La mobilità autonoma non è più un esperimento di laboratorio. Waymo, società del gruppo Alphabet (Google), ha raggiunto la soglia di 300.000 corse a settimana nelle città dove opera – da San Francisco a Los Angeles, da Austin a Phoenix – e prepara lo sbarco anche a Miami e Washington. Numeri che segnano una crescita esponenziale, sostenuta da milioni di chilometri percorsi con un tasso di incidenti inferiore del 91% rispetto alle auto guidate dall’uomo.
Al centro di questo sviluppo c’è l’italiano Andrea Vaccaro, oggi responsabile del Field Safety globale di Waymo. Il suo team monitora 24 ore su 24 la flotta di veicoli senza conducente, raccogliendo dati e interfacciandosi con le autorità di regolamentazione internazionali. «Il nostro prodotto non è il veicolo, ma il guidatore autonomo: il Waymo Driver. L’intelligenza artificiale applicata al mondo fisico può cambiare le dinamiche del mondo reale», spiega Vaccaro, sottolineando il potenziale rivoluzionario di questa tecnologia.
Dietro i robotaxi c’è una struttura di sensori lidar, radar e software predittivo che analizza costantemente ciò che accade intorno al veicolo. Non si stanca, non beve, non si distrae. Guidare su strada è pericoloso, e il sistema Waymo promette di ridurre drasticamente gli errori umani, causa principale del 94% degli incidenti stradali.
Verso l’Europa: Londra sarà il primo laboratorio
Dopo gli Stati Uniti, Waymo guarda all’Europa. Il primo banco di prova sarà Londra, dove inizieranno i test pubblici tra il 2025 e il 2026. La sfida, tuttavia, non è solo tecnologica ma soprattutto normativa: le regole europee in materia di sicurezza e responsabilità sono molto più rigide rispetto a quelle americane.
Vaccaro sottolinea come l’approccio del Vecchio Continente sia «più prudente e certificato». Un modello che può garantire maggiore fiducia ai cittadini ma che, al tempo stesso, rallenta la diffusione dei servizi. Tuttavia, la presenza di un player come Waymo potrebbe accelerare la creazione di un quadro normativo comune e favorire la collaborazione tra costruttori, istituzioni e startup tecnologiche.
L’adozione dei veicoli a guida autonoma non sarà immediata, ma l’interesse è crescente: città come Parigi, Berlino e Milano stanno già sviluppando corridoi di test e infrastrutture digitali compatibili con la guida automatizzata.
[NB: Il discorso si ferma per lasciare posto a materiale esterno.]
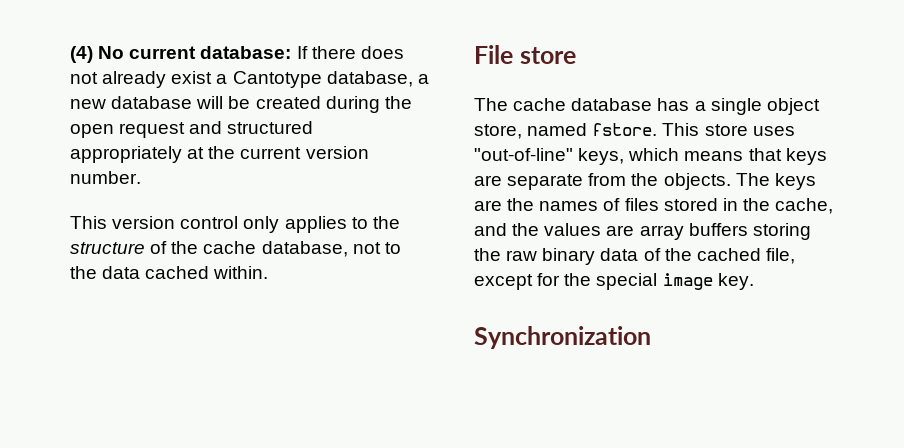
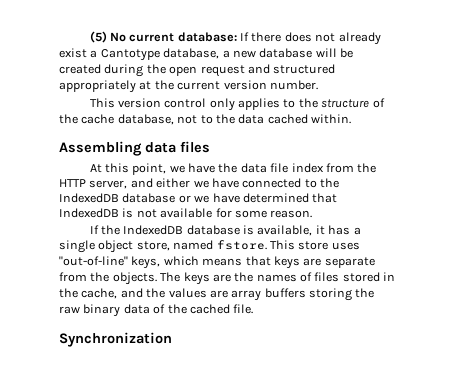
[70,46,93,63] (4) -> [89,31,107,43] (5)
[474,45,576,64] [474,98,653,111] File store // The cache database -> [59,141,210,156] [89,163,377,175] [59,178,339,189] [59,193,338,203] [59,208,313,218] [89,225,325,236] Assembling data files // At this point, we have the data file index from the HTTP server, and either we have connected to the IndexedDB database or we have determined that IndexedDB is not available for some reason. // If the IndexedDB database is available, it
[765,248,795,264] [474,273,754,290] file, except for the special image key. -> [233,304,254,314] file.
Implicazioni per l’Italia e per il settore automotive
Per l’industria automobilistica europea – e italiana in particolare – la sfida della mobilità autonoma rappresenta un banco di prova decisivo. Le aziende del nostro Paese, dalle case automobilistiche ai fornitori della filiera componentistica, possono giocare un ruolo chiave nello sviluppo di tecnologie di sicurezza, sistemi radar, sensori e software predittivi.
Difendere il settore significa riconoscere che la trasformazione è già in atto e che la competenza meccanica italiana deve dialogare con il mondo digitale. In futuro, il valore non risiederà solo nella carrozzeria o nel motore, ma anche nella capacità di integrare l’intelligenza artificiale nella mobilità quotidiana.
Tre gli ambiti più promettenti:
- Sicurezza: l’auto autonoma può ridurre incidenti, errori umani e vittime della strada.
- Sostenibilità: flussi di traffico più fluidi e veicoli condivisi riducono emissioni e consumi.
- Competitività: l’Italia può attrarre investimenti e diventare hub tecnologico, se saprà creare infrastrutture digitali (5G, mappe HD, sensori urbani) adeguate.
Certo, permangono ostacoli: la fiducia del pubblico, il costo delle tecnologie, la gestione dei dati sensibili e la convivenza tra guida autonoma e umana. Ma la traiettoria è segnata: il cambiamento è già iniziato.
Un futuro guidato dall’intelligenza artificiale
«Se i nostri figli potranno muoversi in sicurezza senza rischiare sarà bellissimo. Meno tempo perso, meno traffico, più sostenibilità», conclude Vaccaro. È la visione di un futuro in cui non guidare diventa una scelta consapevole, non una limitazione.
Il messaggio è chiaro: la guida autonoma non sostituirà la passione per le auto, ma la trasformerà. Le vetture non saranno più solo oggetti da possedere, ma strumenti di mobilità intelligente e condivisa. Per i costruttori europei – e per l’Italia in particolare – l’opportunità è grande: diventare protagonisti della transizione, mantenendo l’identità e la qualità che ci contraddistinguono.